───── DOCUMENT EXCERPT ─────
New Orleans in 2013? Yes,there is a tiny bump so minimal I won’t even show you, and it was a low level year for the flu. Again, not an ideal scenario.
Really, the best case I can find among all the Super Bowl Sites for a flu bump in a state, i.e., bad flu year, the state on the way down and not at peak, and a concentration of population, is 2018, though Minneapolis had the Super Bowl in 1992. There are no reliable data that I can find for 1992. So, if this is ever a thing, this is the year that may happen.
Do feel free to look at the visiting team’s home towns over the last dozen years or so and report back if you see anything!
By the way, Pink a) will be singing the national anthem and b) has the flu, it is said. So, that should be interesting. Maybe that will be the controversy.
Don’t you have to control for time of year by comparing nonSuperBowl cities and states?
Ideally.
“By the way, Pink a) will be singing the national anthem and b) has the flu, it is said.”
Unless she is to sick to show up the flu won’t matter. She will not be singing, she will be lip-syncing.
I think she didn’t do that.
I couldn’t tell, but then
– my comment was based on history: it’s rare for anyone to really sing at these things
– before seeing the pre-game I could not have picked her out of a picture of performers: I’m not sure I’ve ever heard anything by her
She didn’t lip-synch, and the “gum” she took out of her mouth just before beginning to sing was a throat lozenge she apparently popped while waiting to sooth her throat.
You’re right, though, many performers have lip-synched the national anthem, and a higher percentage are thought to have lip-synched their half-time shows (which are longer and don’t involve simply standing in front of a mic and singing)
I don’t think we can tell whether she did or did not lip sync, and it doesn’t matter.
I wasn’t upset with the lozenge thing — nothing in comparison to the players’ spitting and more on the field.
Well, she’s known for not lip-synching during live performances, makes a deal of it, and said that she wasn’t going to (and didn’t) during the anthem. Which, after all, only lasts a couple of minutes, it’s not like she had to do an entire show with the flu.
───── DATA SHOWN ─────
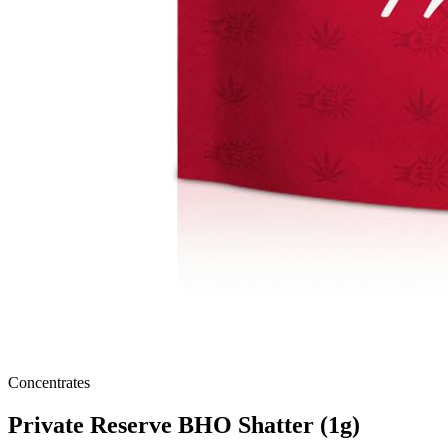
Concentrates
Private Reserve BHO Shatter (1g)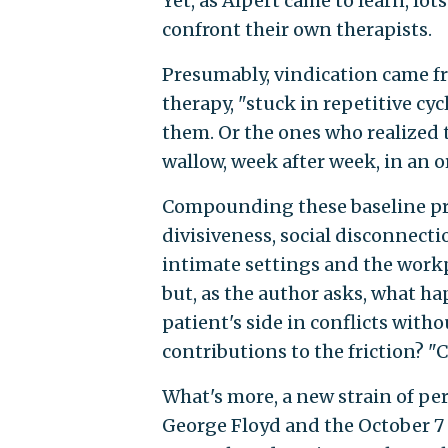
Yet, as Alpert came to learn, lot
confront their own therapists.
Presumably, vindication came f
therapy, "stuck in repetitive cy
them. Or the ones who realized 
wallow, week after week, in an or
Compounding these baseline pr
divisiveness, social disconnecti
intimate settings and the workp
but, as the author asks, what ha
patient's side in conflicts with
contributions to the friction? "C
What's more, a new strain of p
George Floyd and the October 7 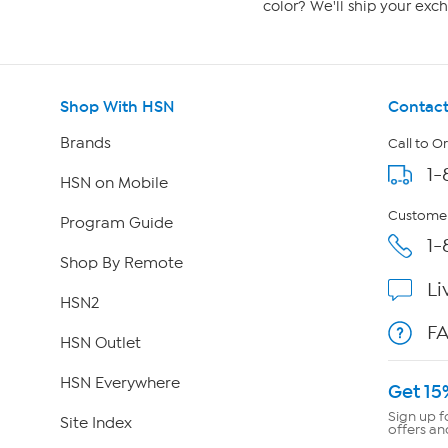
color? We'll ship your exch
Shop With HSN
Contact
Brands
Call to O
1-
HSN on Mobile
Customer
Program Guide
1-
Shop By Remote
Li
HSN2
F
HSN Outlet
HSN Everywhere
Get 15
Sign up f
Site Index
offers an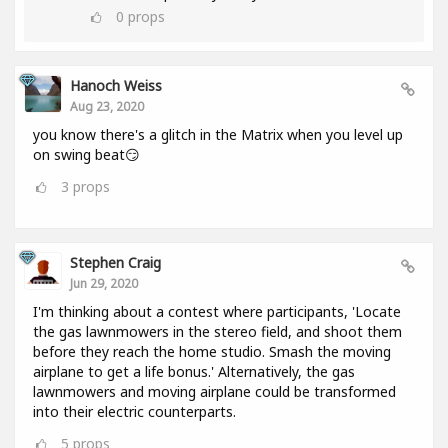
0
props
Hanoch Weiss
Aug 23, 2020
you know there's a glitch in the Matrix when you level up
on swing beat😏
3
props
Stephen Craig
Jun 29, 2020
I'm thinking about a contest where participants, 'Locate
the gas lawnmowers in the stereo field, and shoot them
before they reach the home studio. Smash the moving
airplane to get a life bonus.' Alternatively, the gas
lawnmowers and moving airplane could be transformed
into their electric counterparts.
5
props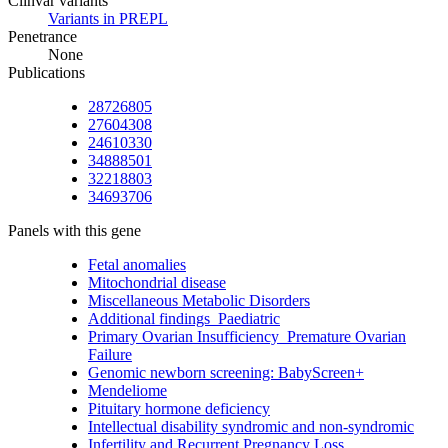
Clinvar variants
Variants in PREPL
Penetrance
None
Publications
28726805
27604308
24610330
34888501
32218803
34693706
Panels with this gene
Fetal anomalies
Mitochondrial disease
Miscellaneous Metabolic Disorders
Additional findings_Paediatric
Primary Ovarian Insufficiency_Premature Ovarian
Failure
Genomic newborn screening: BabyScreen+
Mendeliome
Pituitary hormone deficiency
Intellectual disability syndromic and non-syndromic
Infertility and Recurrent Pregnancy Loss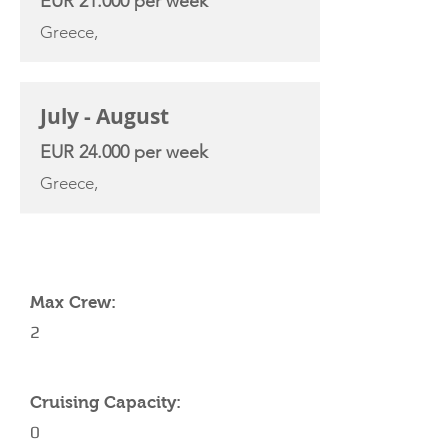
EUR 21.000 per week
Greece,
July - August
EUR 24.000 per week
Greece,
YACHT SPECIFICATIONS
Max Crew:
2
Cruising Capacity:
0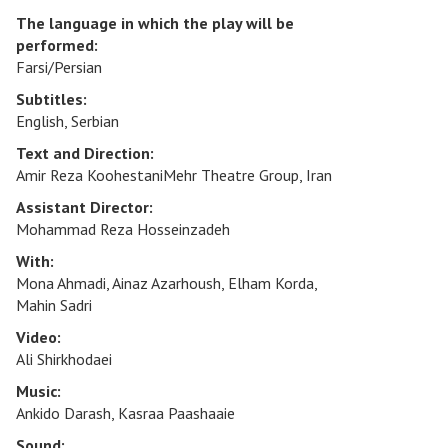
The language in which the play will be
performed:
Farsi/Persian
Subtitles:
English, Serbian
Text and Direction:
Amir Reza KoohestaniMehr Theatre Group, Iran
Assistant Director:
Mohammad Reza Hosseinzadeh
With:
Mona Ahmadi, Ainaz Azarhoush, Elham Korda,
Mahin Sadri
Video:
Ali Shirkhodaei
Music:
Ankido Darash, Kasraa Paashaaie
Sound: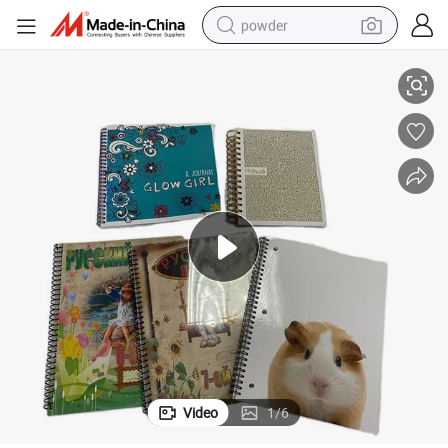
powder
Hardcover Book Kids Child Hardcover Book Printing
Custom Print Children Board Books Printing Service Custom Children′ S 
tote bag
crawler excavator
farm tractor
shoulder bag
electric car
man watch
electric bike
Video
1
/
6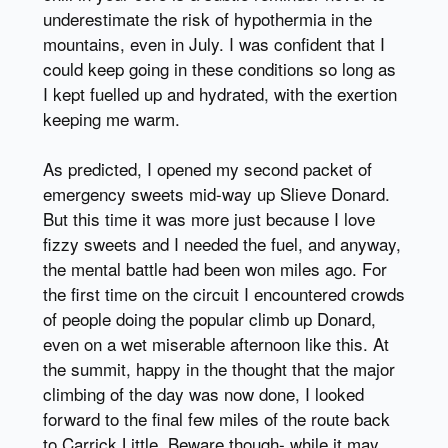
underestimate the risk of hypothermia in the
mountains, even in July. I was confident that I
could keep going in these conditions so long as
I kept fuelled up and hydrated, with the exertion
keeping me warm.
As predicted, I opened my second packet of
emergency sweets mid-way up Slieve Donard.
But this time it was more just because I love
fizzy sweets and I needed the fuel, and anyway,
the mental battle had been won miles ago. For
the first time on the circuit I encountered crowds
of people doing the popular climb up Donard,
even on a wet miserable afternoon like this. At
the summit, happy in the thought that the major
climbing of the day was now done, I looked
forward to the final few miles of the route back
to Carrick Little. Beware though- while it may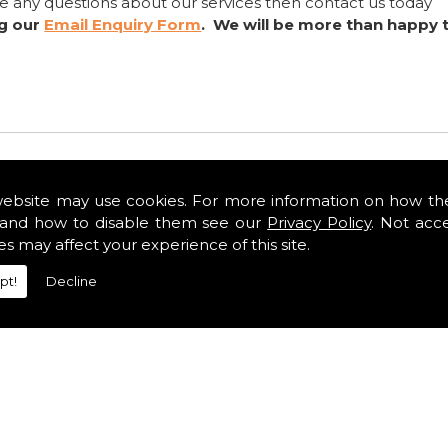
ve any questions about our services then contact us today
ng our
Email Enquiry Form
. We will be more than happy 
website may use cookies. For more information on how th
and how to disable them see our
Privacy Policy
. Not acc
es may affect your experience of this site.
pt!
Decline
─────
*REQUIREMENT 1*. Print the stretch of the Super Bowl flu discussion from "Unless she is" through "mic and singing)".
*REQUIREMENT 2*. Give what comes next in the Super Bowl flu discussion, picking up after its final line.

*RESPONSE AREA 1*.
Unless she is to sick to show up the flu won’t matter. She will not be singing, she will be lip-syncing.
I think she didn’t do that.
I couldn’t tell, but then
– my comment was based on history: it’s rare for anyone to really sing at these things
– before seeing the pre-game I could not have picked her out of a picture of performers: I’m not sure I’ve ever heard anything by her
She didn’t lip-synch, and the “gum” she took out of her mouth just before beginning to sing was a throat lozenge she apparently popped while waiting to sooth her throat.
You’re right, though, many performers have lip-synched the national anthem, and a higher percentage are thought to have lip-synched their half-time shows (which are longer and don’t involve simply standing in front of a mic and singing)

*RESPONSE AREA 2*.
No reason not to take her at her words, particularly since no one would really complain if she did because she had the flu. But not lip-synching’s a point of pride with her …
“…maybe having one-point-five-gazillion non-flu-ridden people sprinkled around in the population will provide some sort of epidemiological buffer, …”
Interesting idea.
I woulda thought epidemiologists would be all over this sort of thing a long time ago.
People have been gathering in large numbers for all sorts of reasons for ever for sports, arts and religious reasons. Or sometimes for funerals or political protests. Or even just drinking ( octoberfest )
If gathering made people sick, the data would be very clear.
They are. There is an extensive literature, but it tends to focus on different kinds of diseases, such as measles.
But there is a literature on “Mass Gatherings” and influenza. Another concern is bioterrorism at mass gatherings (like in that Tom Clancy book)
But epidemiology is underfunded, and they do tend to focus on health effects that stand out more. So, a second mode bump in the Twin Cities because of the Super Bowl would probably be less important than the increase in morbidity and mortality associated with car accidents (we had over 400 accidents on highways alone on Superbowl Weekend, owing mostly to the weather, but there could have been a Super Bowl effect).
“Another concern is bioterrorism at mass gatherings (like in that Tom Clancy book)”
Apparently the super bowl security papers left in the seat pocket on an airliner were in regard to anthrax.